We are very happy and proud to announce the publication of our new book: Cultures and Ethics of Sharing / Kulturen und Ethiken des Teilens, edited jointly by Wolfgang Sützl, Felix Stalder, Ronald Maier, Theo Hug. It is a bilingual (English/German) collection of papers on empirical and theoretical aspects of sharing, both on-line and off-line. Some papers develop quite optimistic perspectives, but others show also how activities of sharing can be captured by very problematic interests. They all manage to highlight the richness of sharing in social setting and the wide-ranging questions a focus sharing brings to the fore.
Thanks a lot to all contributors to this unusual, because truly multi-disciplinary effort. We would also like to thank Innsbruck University Press for making available the book in full as free download (2mb).
From the Introduction
This is a volume of essays about sharing. Few people could have predicted that practices of sharing would gain such prominence in contemporary society. It is, arguably, one of the most unexpected developments of the early 21st century. Surprising, but not inexplicable. Over the last decade, numerous developments have taken place that created conditions under which new practices could flourish and the roles of sociability and sharing are being re-examined. For example, the very idea of man and woman as homo economicus, that is creatures that will naturally gravitate towards the pursuit of narrow self-interest and, thus, the need of society to organize itself as to make productive use of this supposed essential characteristic, has been called into question with renewed vigor.
A global protest movement exposed the depth of the desire to articulate alternative trajectories based on a different set of values than those that appeared to have caused the current financial crisis. At the same time, access to advanced information and communication technology for sharing is increasingly not only available virtually everywhere, but also warmly welcome by vast numbers of people in our societies who allocate substantial amounts of attention, time and effort to experimenting with it and thus interweave it into the fabric of their everyday lives. A number of flagship projects – most notably Free Software and Wikipedia, but also the social web more generally – have shown that sharing and collaboration can lead to results that are comparable, if not superior, to traditionally produced products and that new types of organizations which embody these principles are sustainable, adaptive to changing environments and resilient in the face of dynamic economic developments. An entire generation of media savvy, radically globalized people is growing up with an experience in their personal, daily lives that sharing (digital) goods is an essential dimension of how friendships and communities of all kinds are being built and maintained. At the moment, this experience stands in stark contrasts to other experiences of social life where competition and individual possessiveness are dominant and it is impossible to predict how such fundamentally diverging value sets will coexist and interact. What is clear, though, is that sharing as basal form of social interaction is being reexamined and this opens up new perspectives on human culture and history and as well as on diverse contemporary dynamics, far beyond the digital domain.
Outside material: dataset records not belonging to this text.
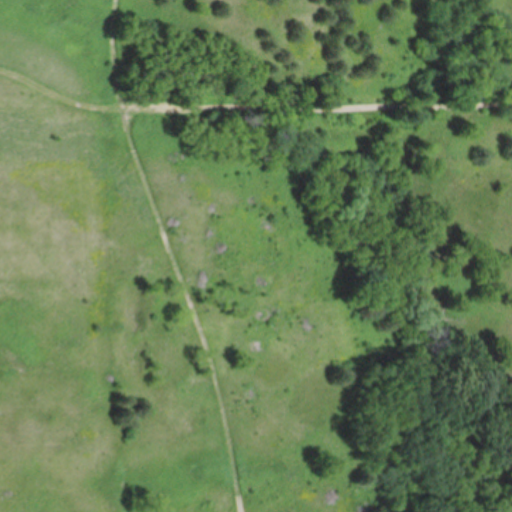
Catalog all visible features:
road: (117, 53)
road: (59, 94)
road: (317, 104)
park: (256, 256)
road: (191, 307)
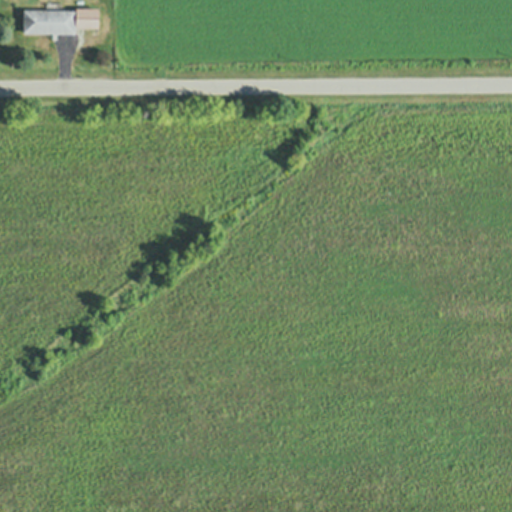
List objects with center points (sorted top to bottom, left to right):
building: (54, 18)
building: (62, 23)
road: (64, 65)
road: (256, 87)
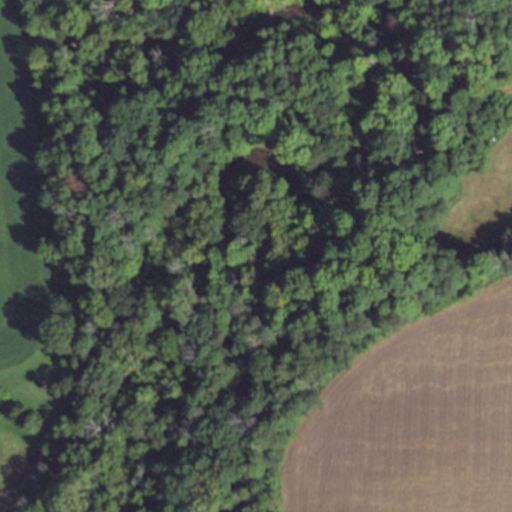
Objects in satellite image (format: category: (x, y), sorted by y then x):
crop: (412, 423)
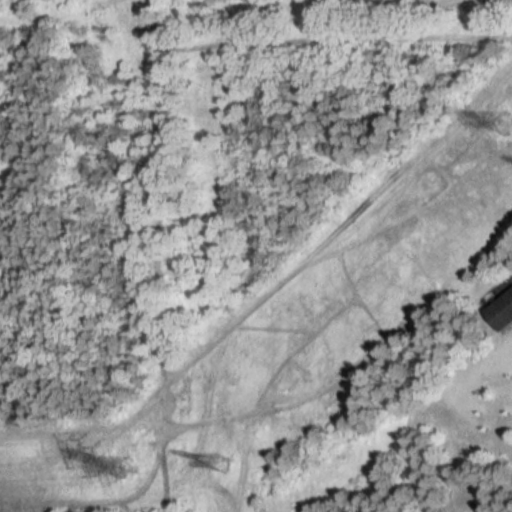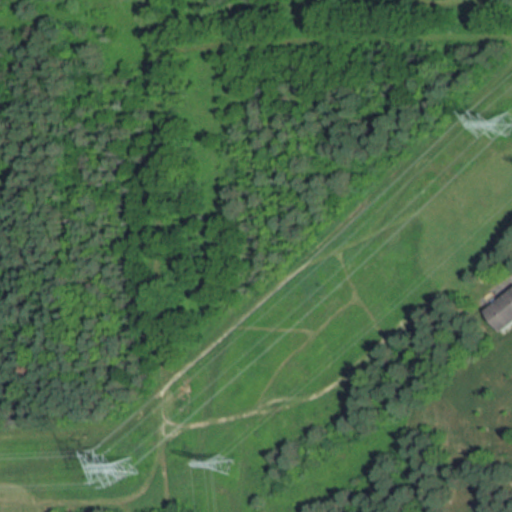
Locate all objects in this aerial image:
power tower: (508, 128)
building: (501, 312)
power tower: (228, 467)
power tower: (132, 469)
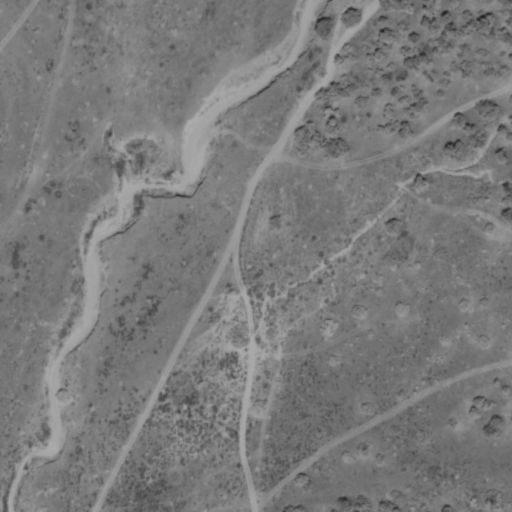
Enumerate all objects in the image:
road: (39, 119)
road: (232, 241)
road: (232, 483)
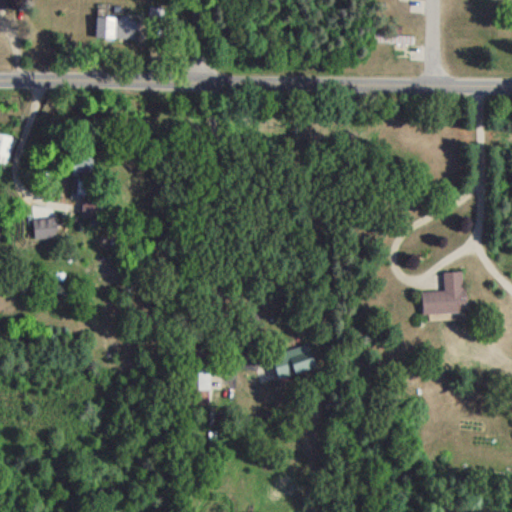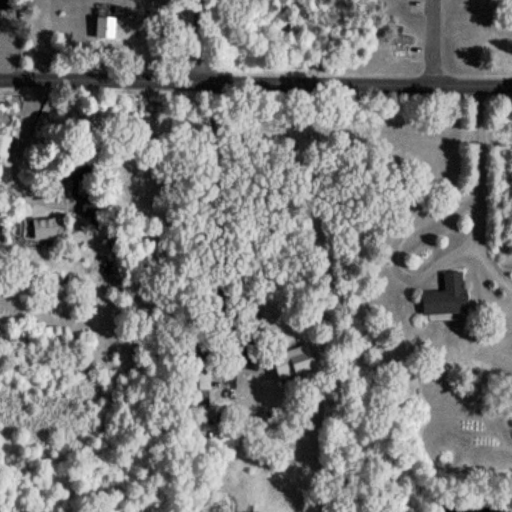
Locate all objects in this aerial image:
building: (113, 34)
building: (390, 38)
road: (190, 39)
road: (428, 43)
road: (13, 53)
road: (256, 79)
road: (17, 149)
building: (3, 152)
building: (78, 181)
road: (401, 233)
road: (217, 266)
building: (442, 295)
building: (292, 359)
building: (196, 381)
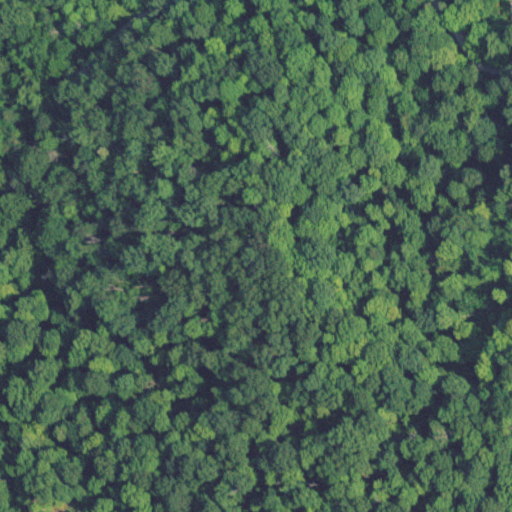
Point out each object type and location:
road: (218, 6)
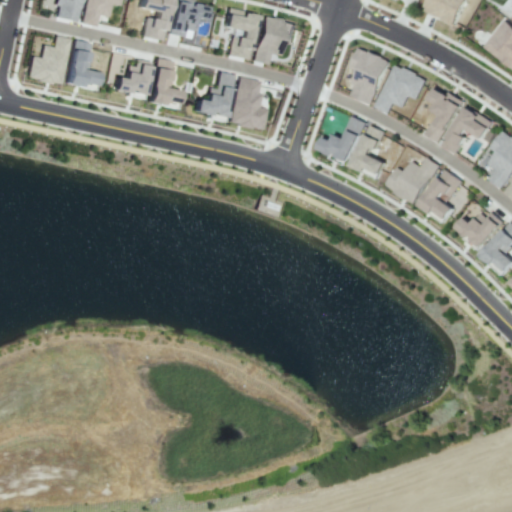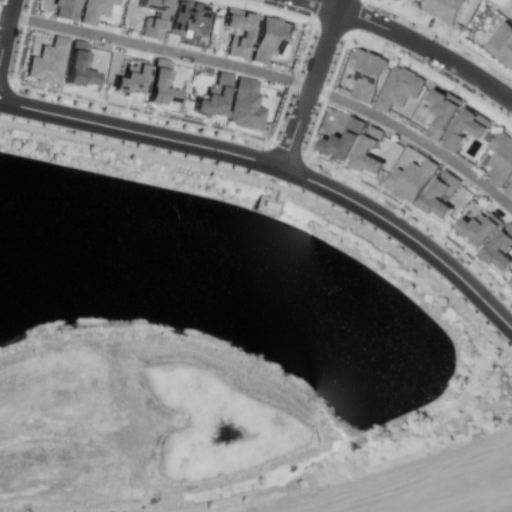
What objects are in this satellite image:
building: (396, 0)
building: (397, 0)
road: (194, 2)
road: (326, 3)
building: (63, 9)
building: (64, 9)
building: (93, 9)
building: (94, 9)
building: (444, 9)
building: (445, 9)
road: (4, 13)
building: (511, 16)
building: (511, 16)
building: (181, 17)
building: (182, 17)
building: (152, 18)
building: (151, 19)
road: (6, 28)
building: (237, 32)
building: (238, 32)
road: (442, 35)
building: (269, 37)
building: (268, 38)
building: (502, 42)
building: (501, 43)
road: (20, 48)
road: (159, 48)
road: (427, 48)
road: (407, 57)
building: (45, 61)
building: (46, 61)
building: (76, 66)
building: (77, 67)
building: (366, 74)
building: (366, 75)
building: (129, 79)
building: (129, 79)
road: (310, 81)
building: (158, 85)
building: (159, 85)
building: (398, 88)
building: (397, 89)
building: (210, 97)
building: (213, 98)
building: (243, 104)
building: (243, 104)
building: (441, 112)
building: (441, 113)
road: (170, 119)
building: (467, 128)
building: (465, 129)
road: (415, 138)
building: (343, 140)
building: (343, 142)
building: (368, 152)
building: (368, 152)
building: (501, 157)
building: (501, 159)
road: (280, 163)
building: (412, 179)
building: (410, 180)
building: (510, 186)
road: (280, 187)
building: (509, 189)
building: (441, 194)
building: (439, 196)
road: (389, 200)
building: (480, 227)
building: (478, 229)
building: (499, 250)
building: (510, 282)
building: (510, 282)
road: (388, 489)
road: (285, 510)
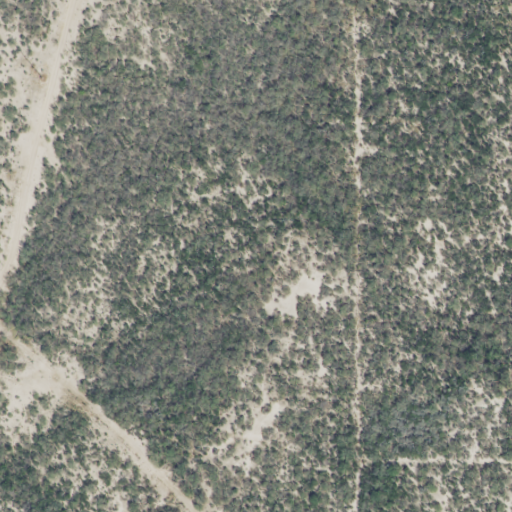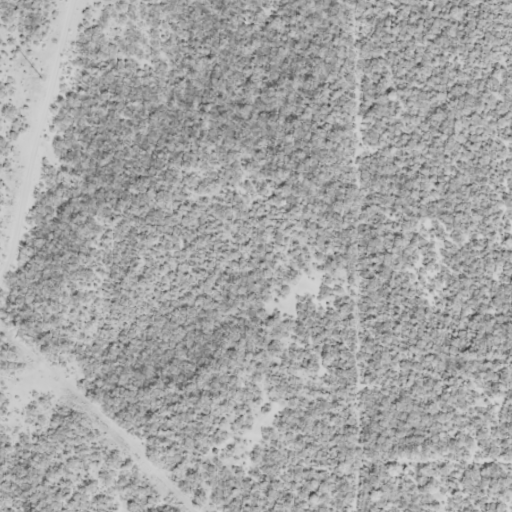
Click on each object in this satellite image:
power tower: (40, 78)
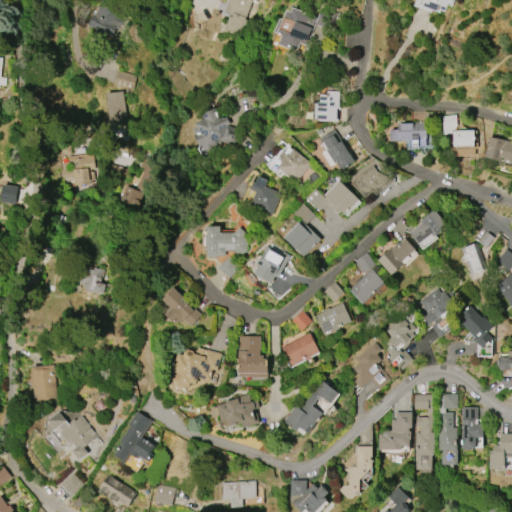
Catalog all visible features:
building: (433, 5)
building: (436, 6)
building: (234, 14)
building: (240, 15)
building: (105, 18)
building: (105, 20)
building: (300, 27)
building: (299, 28)
road: (363, 47)
park: (499, 54)
building: (0, 63)
road: (310, 67)
building: (1, 75)
building: (126, 78)
building: (124, 80)
building: (119, 106)
building: (326, 106)
building: (116, 107)
building: (327, 107)
road: (436, 108)
building: (449, 123)
building: (215, 131)
building: (213, 133)
building: (413, 133)
building: (410, 135)
building: (458, 137)
building: (464, 143)
building: (73, 149)
building: (499, 149)
building: (499, 149)
building: (336, 150)
building: (336, 151)
road: (382, 153)
building: (289, 163)
building: (293, 165)
building: (77, 167)
building: (81, 169)
building: (118, 174)
building: (144, 175)
building: (370, 181)
building: (370, 182)
building: (141, 183)
building: (8, 194)
building: (10, 194)
building: (264, 195)
building: (130, 196)
building: (265, 198)
building: (336, 199)
building: (336, 199)
building: (64, 209)
road: (479, 209)
building: (60, 222)
building: (427, 227)
building: (427, 229)
building: (303, 231)
building: (302, 233)
building: (487, 240)
building: (225, 241)
building: (225, 241)
building: (396, 255)
building: (397, 256)
building: (474, 259)
building: (506, 259)
building: (472, 261)
building: (364, 263)
building: (365, 263)
building: (269, 265)
building: (271, 265)
building: (229, 267)
road: (18, 269)
building: (91, 279)
building: (91, 285)
building: (51, 286)
building: (366, 286)
building: (367, 286)
building: (506, 287)
building: (334, 291)
building: (434, 306)
building: (180, 308)
building: (181, 308)
road: (288, 310)
building: (437, 312)
building: (333, 318)
building: (332, 319)
building: (301, 320)
building: (477, 326)
building: (399, 342)
building: (300, 349)
building: (299, 350)
road: (276, 355)
building: (251, 358)
building: (252, 358)
building: (505, 362)
building: (505, 362)
building: (194, 366)
building: (194, 367)
building: (370, 368)
building: (370, 368)
building: (43, 382)
building: (45, 386)
building: (322, 405)
building: (312, 408)
building: (310, 410)
building: (239, 411)
building: (236, 412)
building: (470, 427)
building: (447, 429)
building: (448, 429)
building: (471, 429)
building: (424, 432)
building: (74, 433)
building: (397, 433)
building: (397, 433)
building: (70, 434)
building: (423, 434)
building: (136, 440)
building: (136, 441)
road: (342, 443)
building: (501, 452)
building: (502, 453)
building: (358, 470)
building: (357, 471)
building: (4, 475)
building: (71, 484)
building: (118, 491)
building: (238, 491)
building: (239, 491)
building: (164, 494)
building: (164, 494)
building: (306, 495)
building: (307, 496)
building: (398, 501)
building: (395, 503)
building: (4, 505)
building: (5, 506)
building: (160, 511)
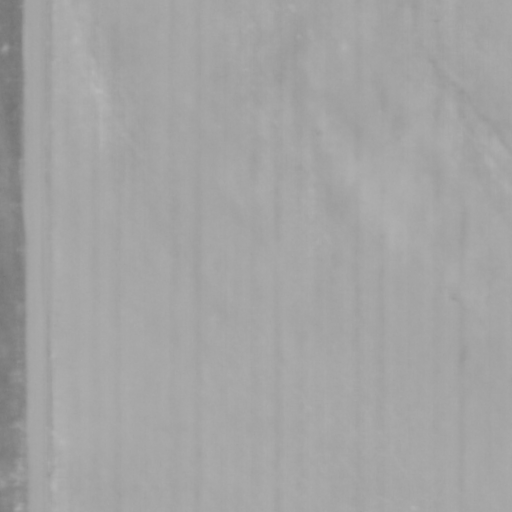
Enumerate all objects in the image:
crop: (282, 255)
road: (36, 256)
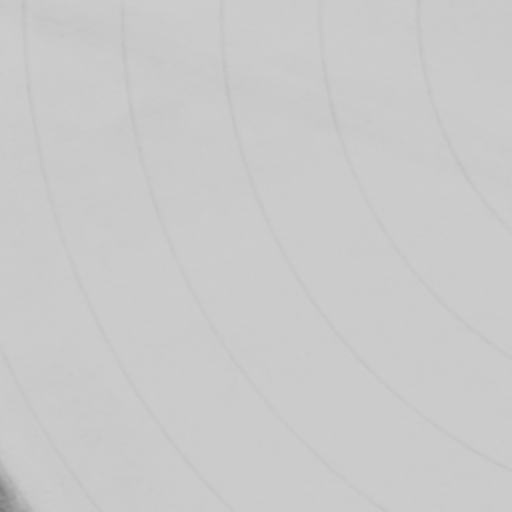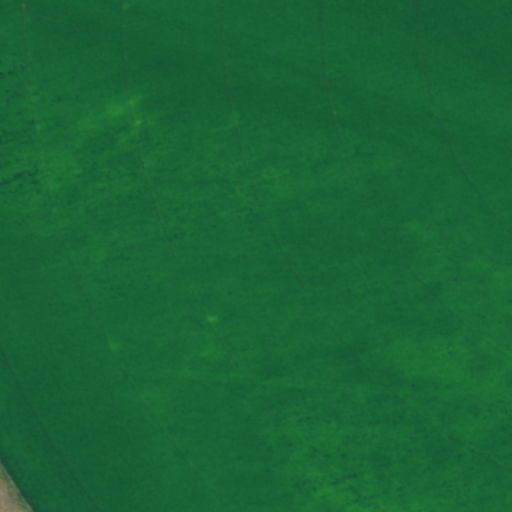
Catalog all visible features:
building: (4, 41)
crop: (261, 284)
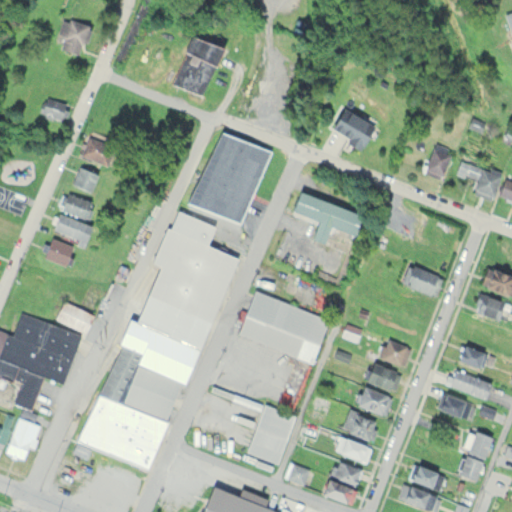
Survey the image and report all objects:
building: (220, 2)
building: (508, 23)
building: (69, 34)
road: (239, 57)
building: (195, 63)
building: (349, 125)
road: (293, 144)
building: (96, 148)
road: (63, 153)
building: (436, 158)
park: (26, 169)
building: (227, 175)
building: (478, 176)
building: (82, 177)
building: (505, 187)
park: (12, 196)
building: (74, 203)
building: (324, 215)
building: (69, 227)
road: (499, 228)
building: (55, 250)
building: (419, 278)
building: (496, 280)
road: (135, 303)
building: (486, 305)
building: (73, 316)
building: (281, 325)
road: (229, 330)
building: (350, 330)
building: (392, 351)
building: (472, 356)
road: (429, 367)
building: (32, 369)
building: (380, 375)
building: (467, 382)
building: (136, 391)
building: (372, 399)
road: (308, 405)
building: (454, 406)
building: (273, 423)
building: (356, 423)
building: (3, 426)
building: (349, 447)
building: (471, 454)
building: (343, 470)
building: (297, 472)
building: (423, 474)
building: (337, 490)
road: (53, 491)
building: (418, 496)
road: (376, 499)
building: (228, 501)
building: (459, 507)
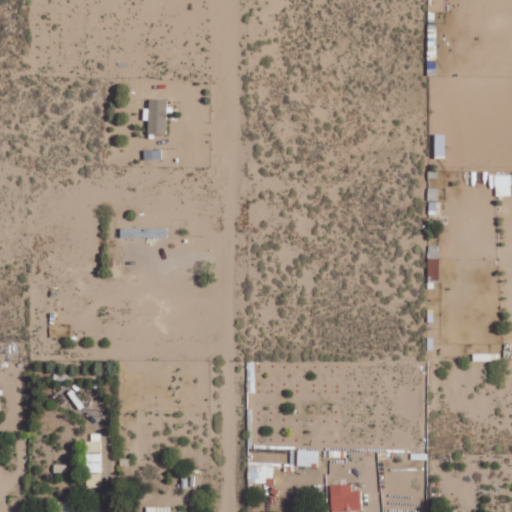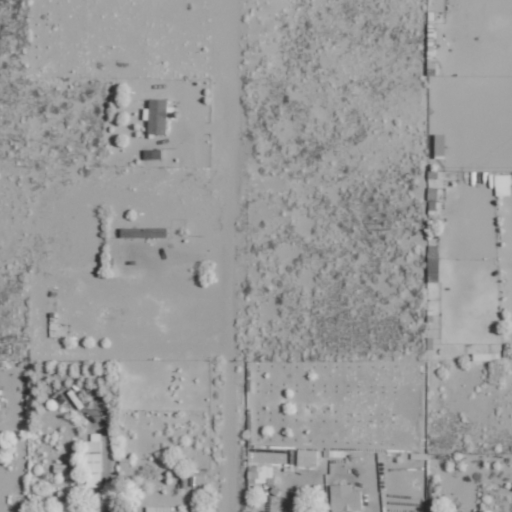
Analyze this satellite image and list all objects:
building: (156, 115)
building: (503, 185)
building: (432, 201)
building: (143, 232)
road: (229, 256)
building: (94, 444)
building: (307, 457)
building: (93, 462)
building: (260, 472)
building: (345, 498)
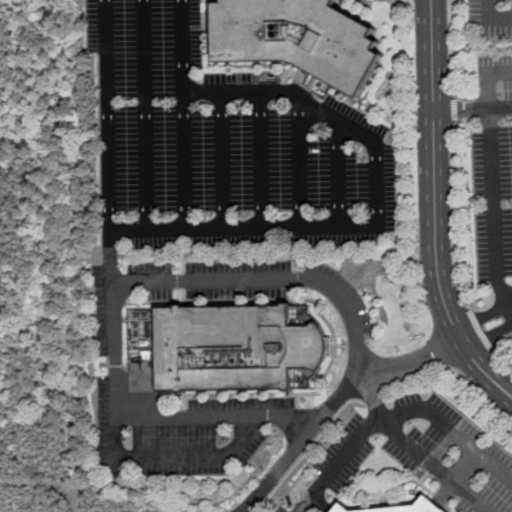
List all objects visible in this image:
road: (491, 16)
parking lot: (492, 17)
building: (298, 38)
building: (299, 38)
road: (453, 46)
road: (454, 108)
road: (144, 115)
parking lot: (224, 145)
road: (260, 159)
road: (184, 160)
road: (227, 160)
road: (300, 163)
road: (377, 168)
parking lot: (494, 173)
road: (338, 174)
road: (491, 177)
road: (435, 207)
road: (500, 208)
road: (456, 217)
parking lot: (255, 286)
road: (345, 306)
road: (479, 331)
building: (236, 346)
building: (239, 346)
road: (502, 361)
road: (189, 415)
road: (451, 429)
parking lot: (178, 430)
road: (116, 432)
road: (307, 450)
parking lot: (449, 452)
parking lot: (342, 457)
road: (435, 466)
road: (276, 471)
road: (457, 475)
building: (398, 507)
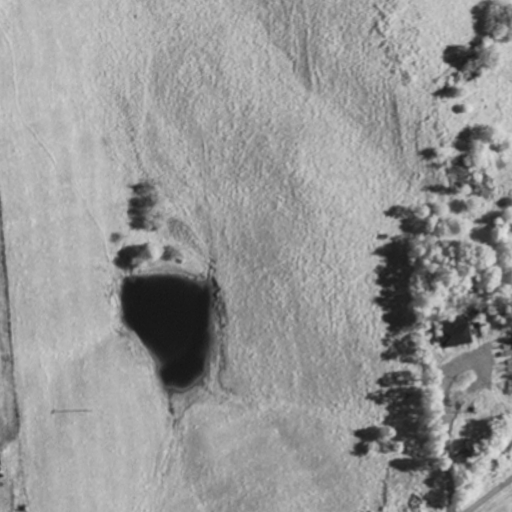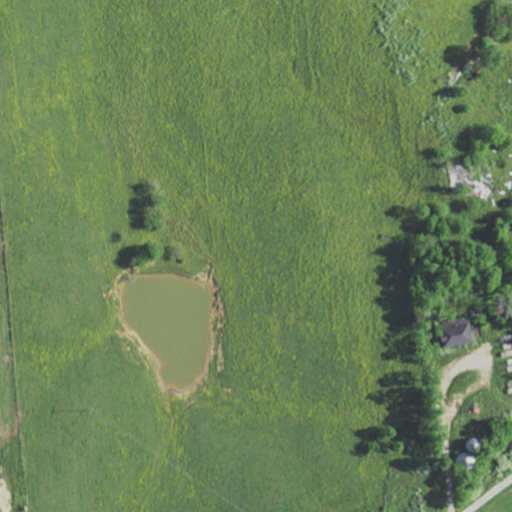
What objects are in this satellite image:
building: (458, 332)
road: (446, 464)
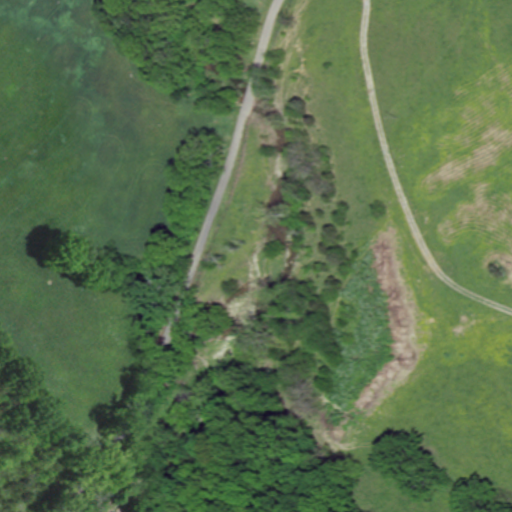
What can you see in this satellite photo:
road: (261, 35)
road: (246, 93)
road: (174, 324)
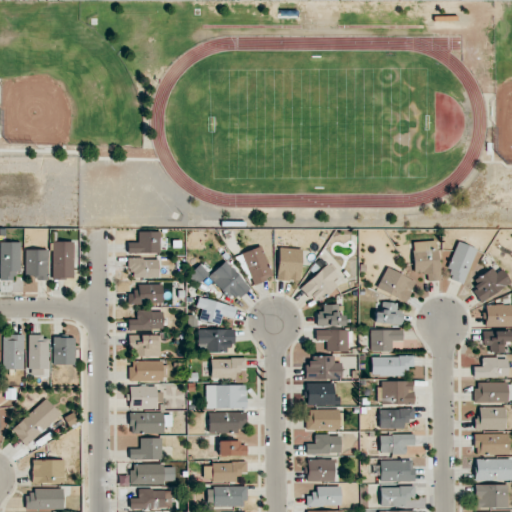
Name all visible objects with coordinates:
park: (502, 79)
park: (62, 80)
track: (318, 120)
building: (145, 243)
building: (9, 259)
building: (426, 259)
building: (62, 260)
building: (460, 261)
building: (35, 263)
building: (256, 264)
building: (288, 264)
building: (143, 267)
building: (198, 273)
building: (229, 281)
building: (490, 283)
building: (320, 284)
building: (395, 284)
building: (145, 294)
road: (47, 305)
building: (214, 310)
building: (388, 314)
building: (498, 314)
building: (328, 316)
building: (146, 320)
building: (214, 339)
building: (333, 339)
building: (383, 339)
building: (495, 339)
building: (143, 345)
building: (63, 350)
building: (37, 351)
building: (12, 352)
building: (390, 365)
building: (226, 366)
building: (491, 367)
building: (322, 368)
building: (147, 370)
road: (96, 371)
building: (492, 391)
building: (396, 392)
building: (320, 394)
building: (143, 396)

With this volume, we want to contribute to this collective effort of rethinking sharing and its role in society. The individual texts in this volume where first presented at the conference “Cultures and Ethics of Sharing” which took place at the University of Innsbruck, Austria, in November 2011 (http://medien.uibk.ac.at/mwb2011). It was a multidisciplinary and bilingual effort to bring together a wide range of perspectives on sharing to examine the potential of putting sharing as a social practice at the center of the debate. The first impression during the conference was, indeed, that there are many new questions opened by these perspectives, questions that need to be addressed from different disciplinary perspectives and from many different cultural backgrounds. It became also clear that the enthusiasm for sharing needs to be tempered with critical attention to practices where sharing might lead to either undesired outcomes or are embedded in wider social practices whose dynamics run counter to the ethos of sharing and cooperation.